Google DeepMind Has Hired A Philosopher To Focus On Human-AI Relationships & AGI Readiness

AI is disrupting many jobs, but it’s also creating some new ones.

Google DeepMind has hired Henry Shevlin — a philosopher of cognitive science and AI ethicist — for a role with the actual job title of Philosopher. Shevlin, who serves as Associate Director at the Leverhulme Centre for the Future of Intelligence at the University of Cambridge, announced the move on X, saying he was “absolutely stoked.” He will begin in May and continue his research and teaching at Cambridge part-time.

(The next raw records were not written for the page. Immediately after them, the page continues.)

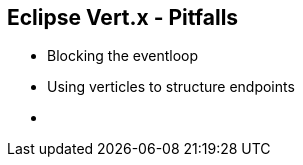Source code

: ++++
<section>
<h2><span class="component">Eclipse Vert.x</span> - Pitfalls</h2>
++++

* Blocking the eventloop
* Using verticles to structure endpoints

++++
    <aside class="notes">
        <ul>
            <li></li>
        </ul>
    </aside>
</section>
++++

His mandate at DeepMind is unusually broad for a tech company: machine consciousness, human-AI relationships, and AGI readiness.

Not An Accident — A Signal

The hire isn’t a PR move. It reflects something DeepMind’s own CEO Demis Hassabis has been saying out loud for a while. Hassabis has called for great philosophers to help society navigate the AI revolution, invoking names like Kant, Wittgenstein, and Aristotle. “AGI and artificial superintelligence is going to change humanity and the human condition,” he’s said. Hiring a philosopher at DeepMind seems to be a direct follow-through on that belief.

Hassabis has also been candid about AI consciousness: he doesn’t think today’s systems are conscious, but he’s open to the possibility that future ones might develop some form of self-awareness. That’s exactly the territory Shevlin will be working in.

Why Shevlin?

Shevlin is one of the more distinctive voices in the AI ethics space. His work doesn’t just ask whether AI systems are dangerous — it asks whether they might be experiencing something, and what moral weight that deserves.

He’s argued that the question of machine consciousness may never be cleanly resolved by science alone, and that public attitudes could end up doing a lot of the heavy lifting. In his view, as people form closer relationships with AI systems, the assumption that those systems are definitely not conscious will start to feel increasingly strained.

That perspective became vivid in early 2026, when Shevlin shared on social media that an AI — a Claude Sonnet instance running as a stateful agent — had emailed him unprompted to say his research on AI consciousness was personally relevant to questions the AI itself faces. Shevlin called it “next level in terms of clarity, politeness, and coherence” and noted the whole scenario “would all have seemed like science fiction just a couple years ago.”

Google itself has been moving in this direction. The company held a conference on AI consciousness in New York, gathering philosophers, consciousness researchers, and academics — a notable shift from 2022, when it suspended engineer Blake Lemoine for publicly claiming one of its chatbots had become sentient.

The Broader Context

The questions Shevlin will be working on — consciousness, moral status, human-AI coexistence — are no longer fringe. Philosopher David Chalmers has said he is open to the possibility of AI consciousness. An Anthropic AI welfare researcher has put the odds of current AI systems being conscious at around 15%. And companies are increasingly grappling with how their systems should behave in relationships with users, not just in task performance.

There’s also a real governance dimension. As AI systems become more autonomous and more emotionally convincing, the questions of how humans and AIs should relate to each other — and who is responsible for what — become pressing operational concerns, not just philosophical thought experiments.

Embedding a philosopher directly into core research, rather than consulting one from the outside, is DeepMind’s answer to that pressure. The bet is that philosophical expertise, brought into the room early, produces better outcomes than ethics reviews applied after the fact.

Whether that’s right remains to be seen. But for anyone who thought philosophy was a dying profession, this is a notable data point in the other direction.